MusiCRS introduces the first audio-centric conversational music recommendation benchmark by linking authentic Reddit conversations to ground-truth audio tracks from YouTube. It provides 477 conversations across seven genres and 3,589 musical entities, with 100 evaluation candidates per thread and evaluation across audio-only, query-only, and audio+query modalities to study cross-modal integration. Experimental results reveal that current multimodal systems do not consistently outperform single-modality approaches, with retrieval-based embeddings often leading performance and genre-specific patterns (e.g., Jazz and Classical) surfacing, while grounding abstract musical concepts in audio remains challenging. By releasing the MusiCRS dataset, evaluation code, and baselines, the work offers a practical platform to advance audio-grounded multimodal conversational recommendation and highlights clear directions for improving cross-modal knowledge integration.

Abstract

Conversational recommendation has advanced rapidly with large language models (LLMs), yet music remains a uniquely challenging domain in which effective recommendations require reasoning over audio content beyond what text or metadata can capture. We present MusiCRS, the first benchmark for audio-centric conversational recommendation that links authentic user conversations from Reddit with corresponding tracks. MusiCRS includes 477 high-quality conversations spanning diverse genres (classical, hip-hop, electronic, metal, pop, indie, jazz), with 3,589 unique musical entities and audio grounding via YouTube links.
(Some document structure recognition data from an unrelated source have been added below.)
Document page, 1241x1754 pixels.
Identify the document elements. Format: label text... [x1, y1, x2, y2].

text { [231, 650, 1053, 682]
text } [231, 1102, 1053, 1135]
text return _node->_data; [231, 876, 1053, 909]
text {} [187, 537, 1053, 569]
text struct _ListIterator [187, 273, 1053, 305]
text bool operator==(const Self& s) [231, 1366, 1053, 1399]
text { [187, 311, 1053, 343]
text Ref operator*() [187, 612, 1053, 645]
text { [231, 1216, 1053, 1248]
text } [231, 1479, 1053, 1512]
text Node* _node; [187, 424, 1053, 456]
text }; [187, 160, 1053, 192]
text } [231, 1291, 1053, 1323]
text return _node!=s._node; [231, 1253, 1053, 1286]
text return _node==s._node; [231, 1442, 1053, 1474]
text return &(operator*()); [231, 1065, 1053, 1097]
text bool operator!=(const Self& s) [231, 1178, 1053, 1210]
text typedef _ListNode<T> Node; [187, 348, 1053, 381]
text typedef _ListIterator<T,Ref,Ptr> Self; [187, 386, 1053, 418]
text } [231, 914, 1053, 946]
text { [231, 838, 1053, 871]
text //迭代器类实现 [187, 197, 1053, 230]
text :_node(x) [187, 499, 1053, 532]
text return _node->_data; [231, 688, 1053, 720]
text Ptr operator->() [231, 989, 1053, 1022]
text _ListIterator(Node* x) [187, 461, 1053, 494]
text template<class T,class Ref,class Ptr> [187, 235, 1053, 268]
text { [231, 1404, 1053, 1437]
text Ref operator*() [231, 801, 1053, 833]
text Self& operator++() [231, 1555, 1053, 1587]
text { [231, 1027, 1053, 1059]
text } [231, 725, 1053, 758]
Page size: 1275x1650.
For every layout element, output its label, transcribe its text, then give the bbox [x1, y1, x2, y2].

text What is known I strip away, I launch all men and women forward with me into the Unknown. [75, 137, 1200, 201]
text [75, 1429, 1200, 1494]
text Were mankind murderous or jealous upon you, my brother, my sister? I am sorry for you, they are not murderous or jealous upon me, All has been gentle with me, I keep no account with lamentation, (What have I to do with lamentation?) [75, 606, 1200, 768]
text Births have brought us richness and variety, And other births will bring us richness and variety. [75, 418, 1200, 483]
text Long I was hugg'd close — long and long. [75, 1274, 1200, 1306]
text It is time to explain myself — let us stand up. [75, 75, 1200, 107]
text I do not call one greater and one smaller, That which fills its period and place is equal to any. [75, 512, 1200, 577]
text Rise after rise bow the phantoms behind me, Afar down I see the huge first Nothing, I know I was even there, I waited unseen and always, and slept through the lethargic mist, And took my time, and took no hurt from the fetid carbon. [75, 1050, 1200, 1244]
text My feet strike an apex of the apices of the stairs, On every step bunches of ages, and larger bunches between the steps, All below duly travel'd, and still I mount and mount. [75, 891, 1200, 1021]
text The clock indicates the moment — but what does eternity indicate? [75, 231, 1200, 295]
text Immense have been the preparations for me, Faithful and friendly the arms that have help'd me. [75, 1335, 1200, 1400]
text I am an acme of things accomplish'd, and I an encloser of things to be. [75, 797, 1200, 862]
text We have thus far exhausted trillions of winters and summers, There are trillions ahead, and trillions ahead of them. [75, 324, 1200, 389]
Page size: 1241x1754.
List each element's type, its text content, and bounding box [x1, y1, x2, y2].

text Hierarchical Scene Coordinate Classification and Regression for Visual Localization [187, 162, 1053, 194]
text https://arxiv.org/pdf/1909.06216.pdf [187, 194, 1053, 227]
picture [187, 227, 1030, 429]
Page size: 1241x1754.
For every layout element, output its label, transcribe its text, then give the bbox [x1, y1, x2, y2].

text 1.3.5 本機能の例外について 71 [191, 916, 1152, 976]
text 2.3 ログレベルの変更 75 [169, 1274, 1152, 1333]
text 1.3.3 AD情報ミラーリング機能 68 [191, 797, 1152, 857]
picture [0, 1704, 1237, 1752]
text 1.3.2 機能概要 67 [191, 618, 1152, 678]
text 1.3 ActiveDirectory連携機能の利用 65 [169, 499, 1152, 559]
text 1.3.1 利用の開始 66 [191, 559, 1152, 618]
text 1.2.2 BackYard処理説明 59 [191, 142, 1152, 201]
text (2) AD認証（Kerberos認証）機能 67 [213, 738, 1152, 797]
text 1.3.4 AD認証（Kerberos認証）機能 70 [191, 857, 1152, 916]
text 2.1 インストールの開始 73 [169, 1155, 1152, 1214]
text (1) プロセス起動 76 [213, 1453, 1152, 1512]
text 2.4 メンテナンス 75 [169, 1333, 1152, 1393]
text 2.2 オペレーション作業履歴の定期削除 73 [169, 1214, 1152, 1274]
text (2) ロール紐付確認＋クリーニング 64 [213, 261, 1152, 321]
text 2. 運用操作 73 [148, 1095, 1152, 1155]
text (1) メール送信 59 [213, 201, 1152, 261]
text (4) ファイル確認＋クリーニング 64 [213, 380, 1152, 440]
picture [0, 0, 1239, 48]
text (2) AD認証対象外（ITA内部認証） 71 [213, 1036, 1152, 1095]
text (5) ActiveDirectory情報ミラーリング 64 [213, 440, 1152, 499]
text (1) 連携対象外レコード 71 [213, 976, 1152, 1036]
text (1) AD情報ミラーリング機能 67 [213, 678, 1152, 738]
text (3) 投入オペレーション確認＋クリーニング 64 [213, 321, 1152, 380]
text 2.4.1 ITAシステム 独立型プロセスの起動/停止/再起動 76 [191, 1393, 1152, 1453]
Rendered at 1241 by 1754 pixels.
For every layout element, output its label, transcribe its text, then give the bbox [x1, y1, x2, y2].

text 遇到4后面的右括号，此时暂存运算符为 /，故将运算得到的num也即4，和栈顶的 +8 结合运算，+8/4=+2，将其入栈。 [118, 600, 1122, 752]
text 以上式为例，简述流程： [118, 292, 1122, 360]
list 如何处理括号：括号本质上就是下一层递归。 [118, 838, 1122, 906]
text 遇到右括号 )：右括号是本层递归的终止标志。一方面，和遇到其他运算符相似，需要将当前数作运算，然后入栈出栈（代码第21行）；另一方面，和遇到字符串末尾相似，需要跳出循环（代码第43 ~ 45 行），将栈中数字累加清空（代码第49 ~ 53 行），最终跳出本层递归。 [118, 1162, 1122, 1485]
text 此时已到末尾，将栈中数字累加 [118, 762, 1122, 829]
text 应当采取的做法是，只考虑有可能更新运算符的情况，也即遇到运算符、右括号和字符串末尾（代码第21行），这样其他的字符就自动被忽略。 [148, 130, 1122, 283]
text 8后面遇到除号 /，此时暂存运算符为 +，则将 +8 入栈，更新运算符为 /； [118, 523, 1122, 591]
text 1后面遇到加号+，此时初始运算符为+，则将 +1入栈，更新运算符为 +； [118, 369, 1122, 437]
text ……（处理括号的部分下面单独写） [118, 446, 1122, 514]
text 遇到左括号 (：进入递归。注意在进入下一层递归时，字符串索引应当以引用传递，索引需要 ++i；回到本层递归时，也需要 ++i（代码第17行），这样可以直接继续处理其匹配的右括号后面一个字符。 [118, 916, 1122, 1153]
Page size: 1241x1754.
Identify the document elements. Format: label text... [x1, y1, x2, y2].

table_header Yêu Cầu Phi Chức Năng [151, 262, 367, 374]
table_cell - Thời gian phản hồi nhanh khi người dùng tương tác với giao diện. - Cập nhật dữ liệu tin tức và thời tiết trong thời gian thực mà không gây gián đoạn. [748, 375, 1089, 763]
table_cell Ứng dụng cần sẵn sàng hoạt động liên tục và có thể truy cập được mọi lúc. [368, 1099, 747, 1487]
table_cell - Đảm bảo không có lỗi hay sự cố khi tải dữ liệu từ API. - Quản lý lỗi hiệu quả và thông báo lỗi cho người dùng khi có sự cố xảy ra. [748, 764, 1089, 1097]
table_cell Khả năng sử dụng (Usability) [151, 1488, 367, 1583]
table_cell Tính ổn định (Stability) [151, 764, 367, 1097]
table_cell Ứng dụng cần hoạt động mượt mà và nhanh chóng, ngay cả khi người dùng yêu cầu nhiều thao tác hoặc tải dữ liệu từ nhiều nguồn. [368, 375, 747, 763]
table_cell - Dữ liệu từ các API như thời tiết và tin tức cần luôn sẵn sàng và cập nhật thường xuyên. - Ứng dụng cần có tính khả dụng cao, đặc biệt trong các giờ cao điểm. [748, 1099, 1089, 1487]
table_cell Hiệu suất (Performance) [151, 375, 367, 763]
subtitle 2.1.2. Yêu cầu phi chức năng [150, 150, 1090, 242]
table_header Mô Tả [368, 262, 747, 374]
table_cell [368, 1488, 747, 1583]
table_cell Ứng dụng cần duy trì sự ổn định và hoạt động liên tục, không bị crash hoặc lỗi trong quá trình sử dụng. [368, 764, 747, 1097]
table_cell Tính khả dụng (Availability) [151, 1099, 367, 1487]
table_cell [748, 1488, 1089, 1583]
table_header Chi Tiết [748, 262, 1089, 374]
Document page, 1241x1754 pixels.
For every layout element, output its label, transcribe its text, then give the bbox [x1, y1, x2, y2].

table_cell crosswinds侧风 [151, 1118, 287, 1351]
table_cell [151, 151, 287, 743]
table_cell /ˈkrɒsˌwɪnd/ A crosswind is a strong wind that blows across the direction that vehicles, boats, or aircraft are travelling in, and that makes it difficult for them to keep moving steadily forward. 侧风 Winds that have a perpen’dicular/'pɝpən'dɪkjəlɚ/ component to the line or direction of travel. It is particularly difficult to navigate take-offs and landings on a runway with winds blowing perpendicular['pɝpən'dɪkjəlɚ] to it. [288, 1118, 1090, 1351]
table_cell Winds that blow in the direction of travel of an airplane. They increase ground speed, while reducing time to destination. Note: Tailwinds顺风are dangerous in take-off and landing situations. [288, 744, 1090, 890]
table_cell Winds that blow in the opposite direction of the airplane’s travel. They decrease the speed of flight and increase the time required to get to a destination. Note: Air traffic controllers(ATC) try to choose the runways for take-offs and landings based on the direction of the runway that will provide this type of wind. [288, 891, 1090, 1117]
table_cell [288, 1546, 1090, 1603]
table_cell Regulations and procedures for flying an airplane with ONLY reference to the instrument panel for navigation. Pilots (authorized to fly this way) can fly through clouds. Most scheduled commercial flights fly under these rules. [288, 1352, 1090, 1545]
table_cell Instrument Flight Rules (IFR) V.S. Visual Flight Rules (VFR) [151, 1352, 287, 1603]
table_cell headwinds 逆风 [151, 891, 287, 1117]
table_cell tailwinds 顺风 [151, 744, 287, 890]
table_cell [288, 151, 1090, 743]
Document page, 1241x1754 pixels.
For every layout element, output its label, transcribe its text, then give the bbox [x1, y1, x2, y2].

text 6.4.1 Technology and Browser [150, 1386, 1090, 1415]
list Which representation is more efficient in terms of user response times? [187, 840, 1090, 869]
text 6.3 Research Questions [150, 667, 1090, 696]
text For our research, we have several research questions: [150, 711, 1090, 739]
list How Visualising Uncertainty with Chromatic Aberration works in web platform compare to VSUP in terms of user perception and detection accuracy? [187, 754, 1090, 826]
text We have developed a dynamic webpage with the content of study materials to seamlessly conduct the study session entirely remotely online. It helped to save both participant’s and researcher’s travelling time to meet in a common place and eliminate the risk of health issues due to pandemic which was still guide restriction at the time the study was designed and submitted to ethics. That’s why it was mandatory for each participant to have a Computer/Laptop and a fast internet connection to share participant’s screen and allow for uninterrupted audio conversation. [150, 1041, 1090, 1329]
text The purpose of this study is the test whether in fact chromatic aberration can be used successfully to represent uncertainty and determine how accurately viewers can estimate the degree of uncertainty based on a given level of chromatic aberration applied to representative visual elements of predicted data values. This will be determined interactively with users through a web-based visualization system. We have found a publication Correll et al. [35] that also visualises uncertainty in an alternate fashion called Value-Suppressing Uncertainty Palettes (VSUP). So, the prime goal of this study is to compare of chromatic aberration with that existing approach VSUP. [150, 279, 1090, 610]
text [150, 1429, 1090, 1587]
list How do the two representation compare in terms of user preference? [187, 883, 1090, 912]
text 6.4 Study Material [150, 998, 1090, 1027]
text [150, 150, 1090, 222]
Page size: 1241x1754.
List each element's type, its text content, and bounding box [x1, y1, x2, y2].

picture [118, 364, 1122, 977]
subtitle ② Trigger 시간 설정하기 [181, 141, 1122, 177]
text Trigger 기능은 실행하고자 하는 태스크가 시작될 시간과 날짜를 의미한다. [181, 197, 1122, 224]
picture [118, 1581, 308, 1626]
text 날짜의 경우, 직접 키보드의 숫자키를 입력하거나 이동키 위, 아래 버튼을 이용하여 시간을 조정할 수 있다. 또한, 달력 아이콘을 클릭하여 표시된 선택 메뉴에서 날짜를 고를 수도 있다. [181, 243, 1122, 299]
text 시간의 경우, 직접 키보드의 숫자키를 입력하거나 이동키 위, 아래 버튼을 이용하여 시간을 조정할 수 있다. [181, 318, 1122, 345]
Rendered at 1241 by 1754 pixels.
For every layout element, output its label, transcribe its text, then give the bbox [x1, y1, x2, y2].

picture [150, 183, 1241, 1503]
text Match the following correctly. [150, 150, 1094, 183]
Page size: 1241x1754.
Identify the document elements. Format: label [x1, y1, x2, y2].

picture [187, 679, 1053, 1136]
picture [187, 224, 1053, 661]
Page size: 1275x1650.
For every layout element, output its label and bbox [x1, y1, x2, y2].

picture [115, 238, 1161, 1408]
MusiCRS supports evaluation under three input modality configurations: audio-only, query-only, and audio+query, allowing systematic comparison of audio-LLMs, retrieval models, and traditional approaches. Our experiments reveal that current systems struggle with cross-modal integration, with optimal performance frequently occurring in single-modality settings rather than multimodal configurations. This highlights fundamental limitations in cross-modal knowledge integration, as models excel at dialogue semantics but struggle when grounding abstract musical concepts in audio. To facilitate progress, we release the MusiCRS dataset (https://huggingface.co/datasets/rohan2810/MusiCRS), evaluation code (https://github.com/rohan2810/musiCRS), and comprehensive baselines.

Paper Structure

This paper contains 9 sections, 4 figures, 1 table.

Figures (4)

  • Figure 1: Limitations of existing conversational recommendation approaches (top) and comparison of music recommendation datasets (bottom). MusiCRS is the only benchmark combining authentic conversations, audio grounding, ground truth annotations, recommendation evaluation, and multimodal capabilities.
  • Figure 2: Representative examples from MusiCRS showing Reddit conversations, derived queries, audio, and candidates across genres.
  • Figure 3: Dataset genre and entity coverage (left) and dialogue structure statistics (right). MusiCRS encompasses diverse genres, artists, and song distributions, and a wide range of conversation styles. Macro-genre abbreviations: MM (Modern & Mainstream: hip-hop, pop); IM (Instrumental / Art Music: classical, jazz); AE (Alternative / Experimental: indie, metal, electronic).
  • Figure 4: Mean Reciprocal Rank (MRR) comparison across genres and model types.